The average price of a packet of Christmas decorations is $20 and during the previous year’s holiday season, Holiday Co sold 500 packs of Christmas decorations, resulting in total sales worth $10,000.
After carrying out a Financial Sensitivity Analysis, John determines that a 10% increase in customer traffic at the mall results in a 7% increase in the number of sales.
Using this information, John can predict how much money company XYZ will generate if customer traffic increases by 20%, 40%, or 100%.
Based on John’s Financial Sensitivity Analysis, these will result in an increase in revenue by 14%, 28%, and 70%, respectively.
Presenting of Financial Model
The one who made the model, knows the model best and is most qualified to talk about it. When asked to communicate the results of the financial model as a formal presentation to a board or senior management one needs to decide how to communicate it in a clear and concise way. Many find that presenting financial models that have taken weeks to build into a ten-minute presentation, challenging.
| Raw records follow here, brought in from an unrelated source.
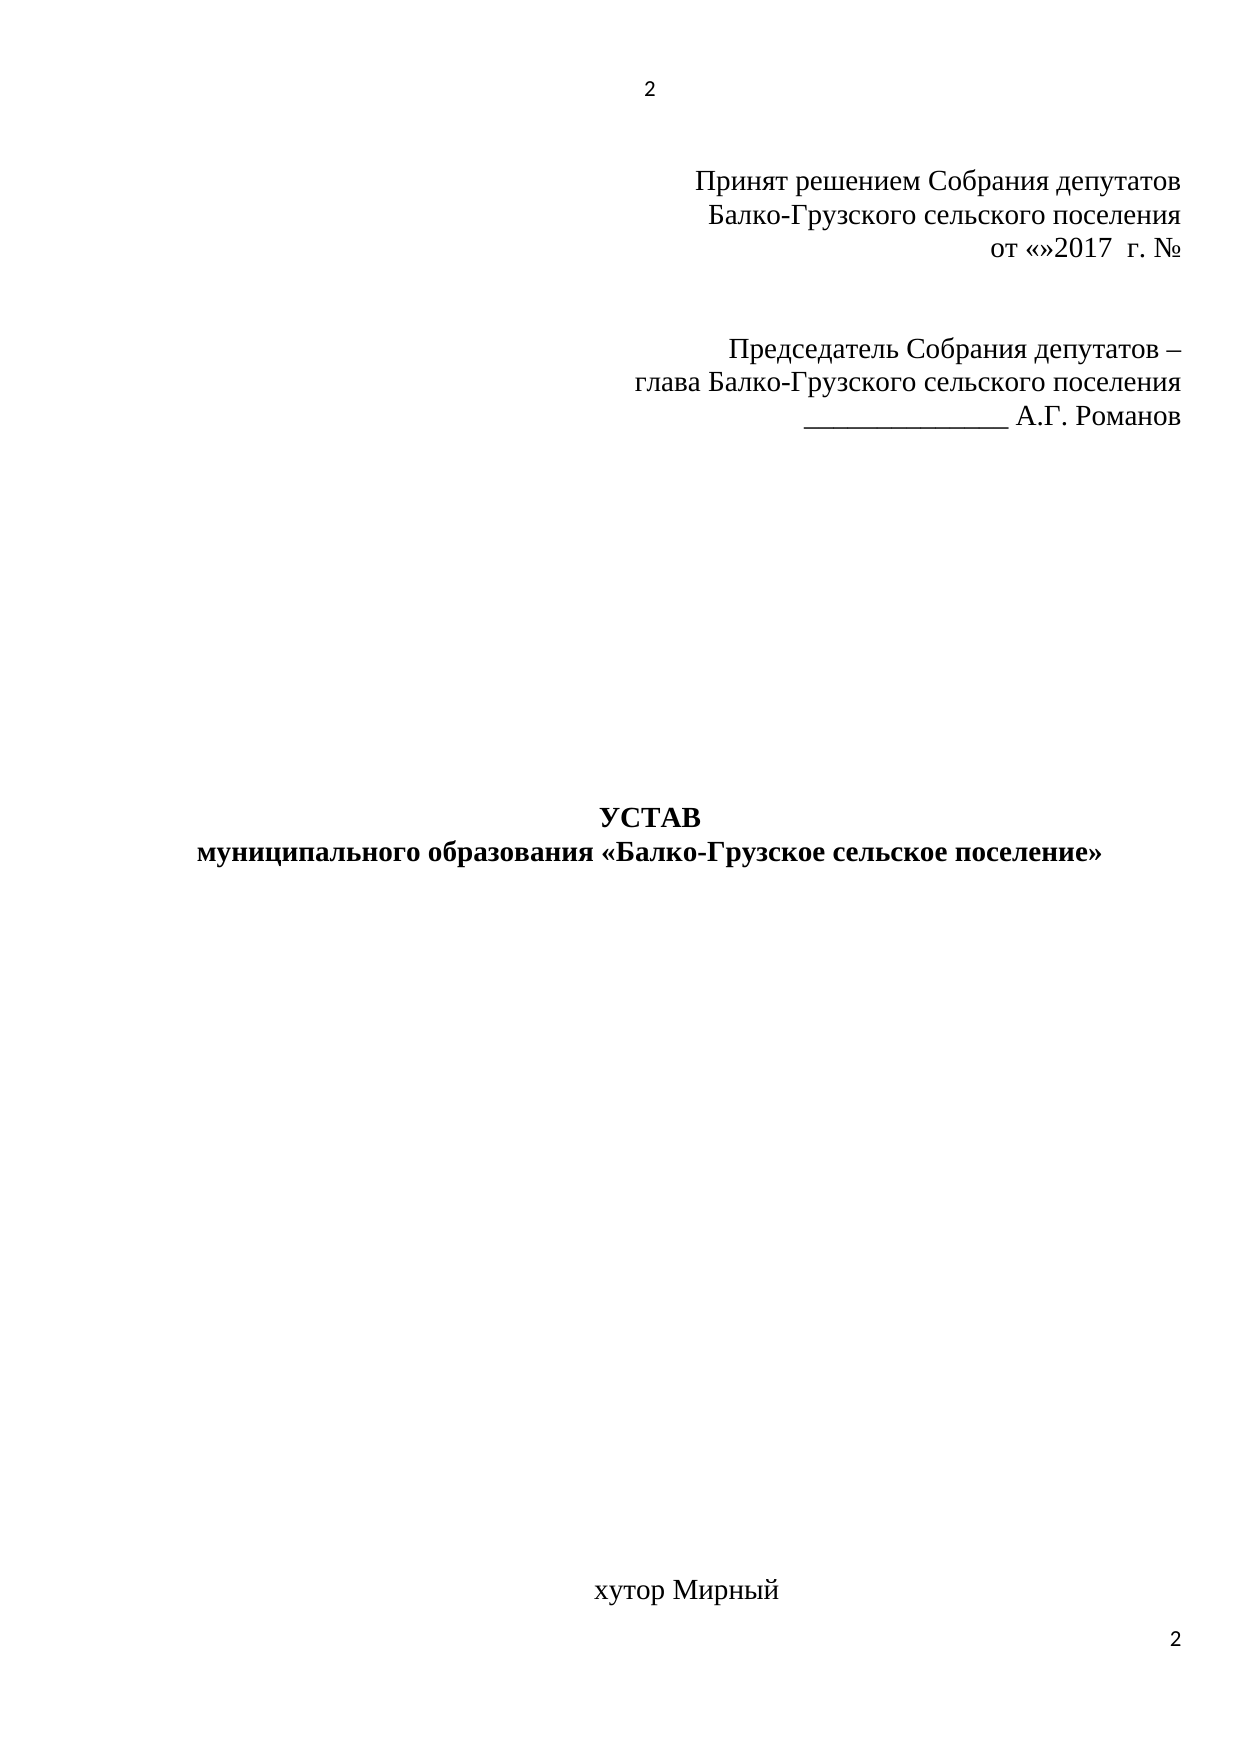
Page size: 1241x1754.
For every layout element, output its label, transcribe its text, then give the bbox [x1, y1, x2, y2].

text глава Балко-Грузского сельского поселения [118, 364, 1181, 398]
text от «»2017 г. № [118, 230, 1181, 264]
text муниципального образования «Балко-Грузское сельское поселение» [118, 834, 1181, 868]
text Балко-Грузского сельского поселения [118, 197, 1181, 230]
text хутор Мирный [118, 1572, 1181, 1606]
text Принят решением Собрания депутатов [118, 163, 1181, 197]
text Председатель Собрания депутатов – [118, 331, 1181, 364]
text УСТАВ [118, 801, 1181, 834]
text ______________ А.Г. Романов [118, 398, 1181, 432]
If you simply copy and paste a chart into Word or PowerPoint, the links to the underlying data in Excel, will be maintained. This is fine if you’re planning to make changes, but it can make the file size very large, and could also lead to your accidentally sending confidential information unintentionally embedded into another document.
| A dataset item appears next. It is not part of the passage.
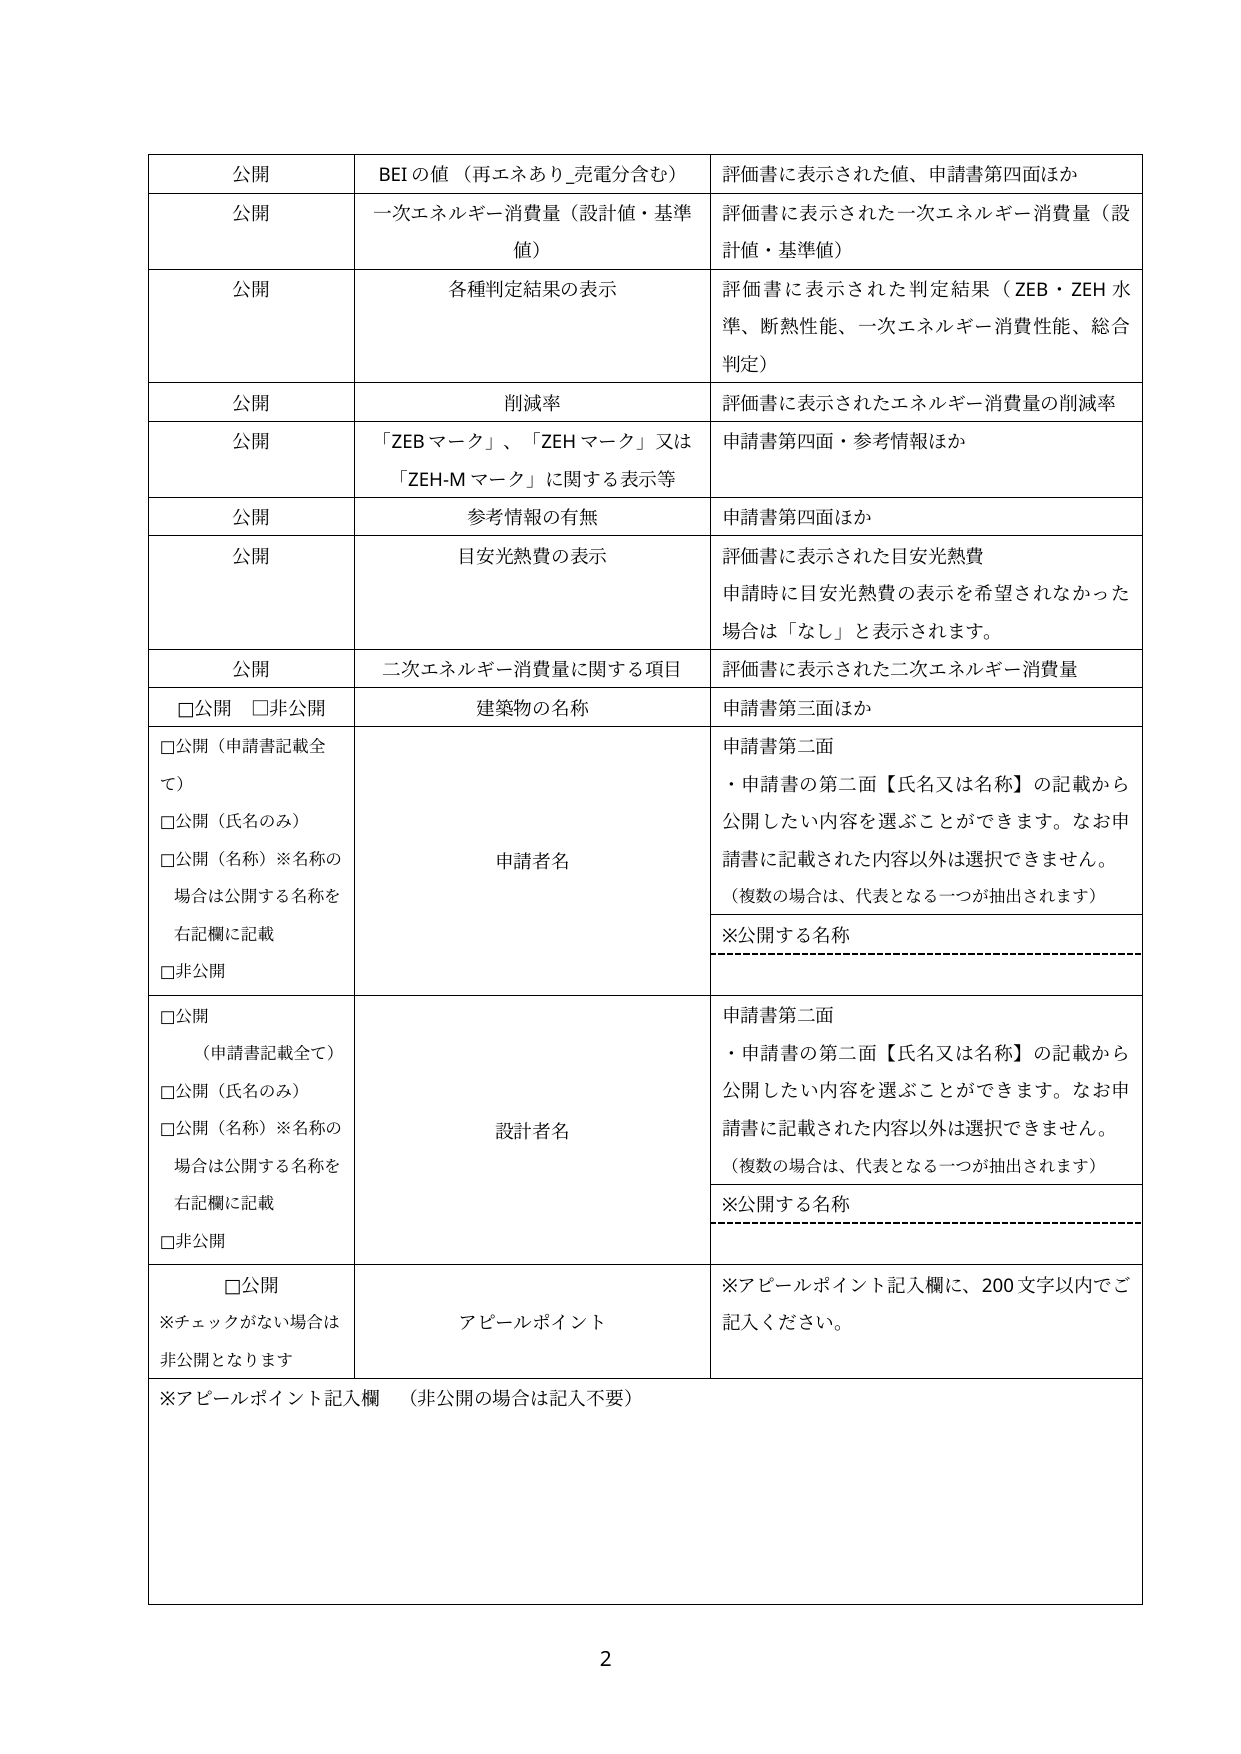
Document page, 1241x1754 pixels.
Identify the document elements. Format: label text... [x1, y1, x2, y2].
To avoid this, you need to paste the chart as a picture. Copy the chart and then use Paste Special in the destination document to paste the chart as a picture or JPG.
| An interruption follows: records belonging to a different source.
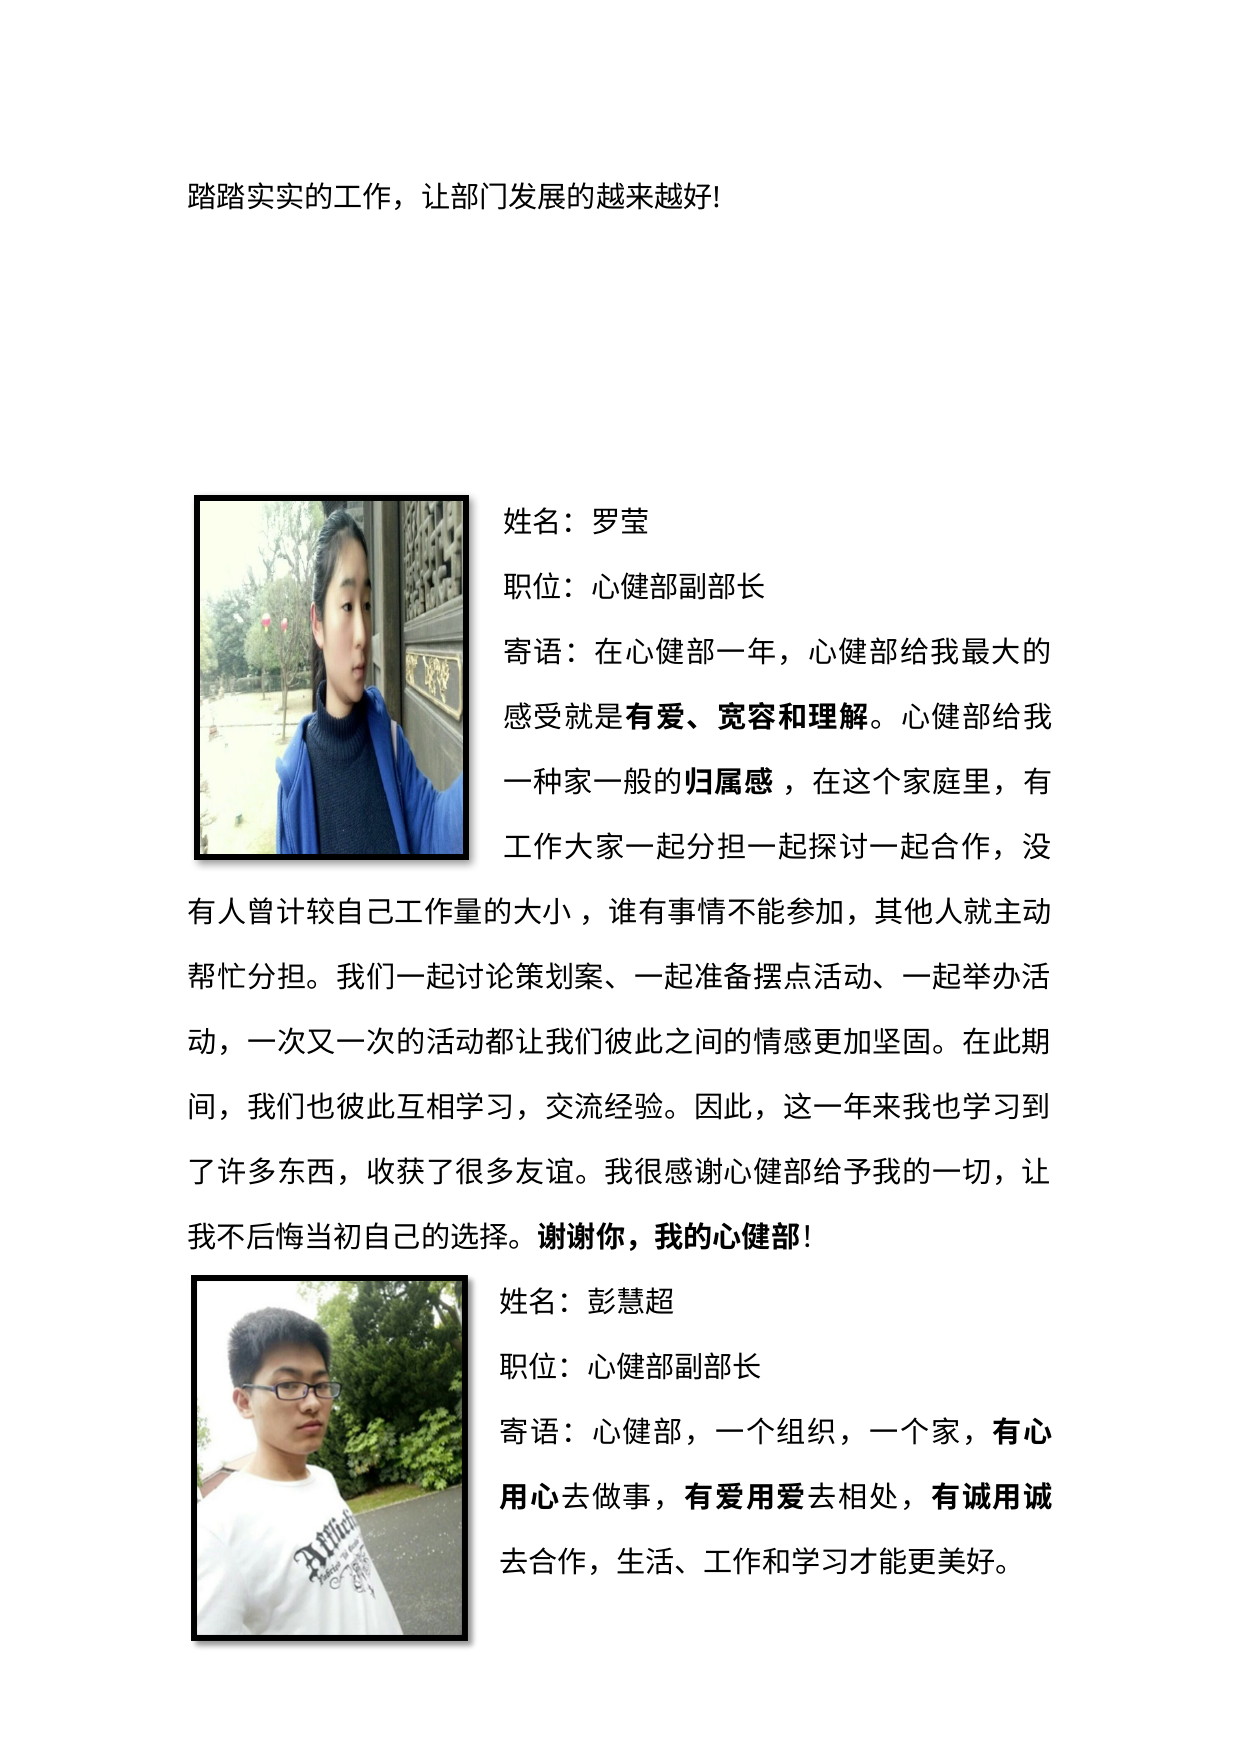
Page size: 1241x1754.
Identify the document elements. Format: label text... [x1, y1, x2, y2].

text 职位：心健部副部长 [187, 552, 192, 617]
text 姓名：罗莹 [187, 487, 1053, 552]
text 姓名：彭慧超 [187, 1267, 1053, 1332]
picture [187, 1271, 481, 1654]
text 职位：心健部副部长 [478, 552, 1053, 617]
picture [200, 501, 463, 854]
text 寄语：在心健部一年，心健部给我最大的感受就是有爱、宽容和理解。心健部给我一种家一般的归属感 ，在这个家庭里，有工作大家一起分担一起探讨一起合作，没有人曾计较自己工作量的大小 ，谁有事情不能参加，其他人就主动帮忙分担。我们一起讨论策划案、一起准备摆点活动、一起举办活动，一次又一次的活动都让我们彼此之间的情感更加坚固。在此期间，我们也彼此互相学习，交流经验。因此，这一年来我也学习到了许多东西，收获了很多友谊。我很感谢心健部给予我的一切，让我不后悔当初自己的选择。谢谢你，我的心健部！ [187, 617, 1053, 1267]
text 寄语：心健部是一个有爱的大家庭，部门成员秉持着“服务他人，充实自己”的信念，踏踏实实的工作，让部门发展的越来越好! [187, 162, 1053, 227]
text 职位：心健部副部长 [481, 1332, 1053, 1397]
text 寄语：心健部，一个组织，一个家，有心用心去做事，有爱用爱去相处，有诚用诚去合作，生活、工作和学习才能更美好。 [481, 1397, 1053, 1592]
In this kind of environment where you need to convey lots of information, having the summary tables or charts on a PowerPoint slide behind you while you’re speaking will be helpful. It can also help to take the focus off you if you’re a little bit nervous.
Your audience is probably not interested in seeing the workings of the model, but they might like to see live and changing scenarios. If the model is built correctly, you’ll be able to make a single change to the input assumptions, and the audience will be able to see the effects of these changing scenarios in real time.
Ensure to test all possible inputs in advance. Having a system glitch during a live analysis is a credibility killer.
Whether presenting in Excel or PowerPoint slides, follow these basic rules of making financial presentations:
- Display one key message at a time. Do not crowd screen with too much detail or convey too much at once
- Use white spaces in gridlines. Gridlines create clutter and many in the audience will switch off
- Give a more detailed report after presentation. Show a high-level summary on screen
- Ensure font is big and clear on projection. Test in advance. Sometimes colours wash out, making text difficult
- If showing the model on screen, increase zoom. Remember you will only show a small portion of the screen
- Avoid jumping around. Your audience isn’t as familiar with the model as you are. They’ll need time to digest
- Use charts and graphics to display instead of text and numbers.
Be prepared for questions regarding output, inputs, assumptions and workings of the model. Ensure that you can defend the assumptions used or the way they are calculated. The model output is as good as assumptions.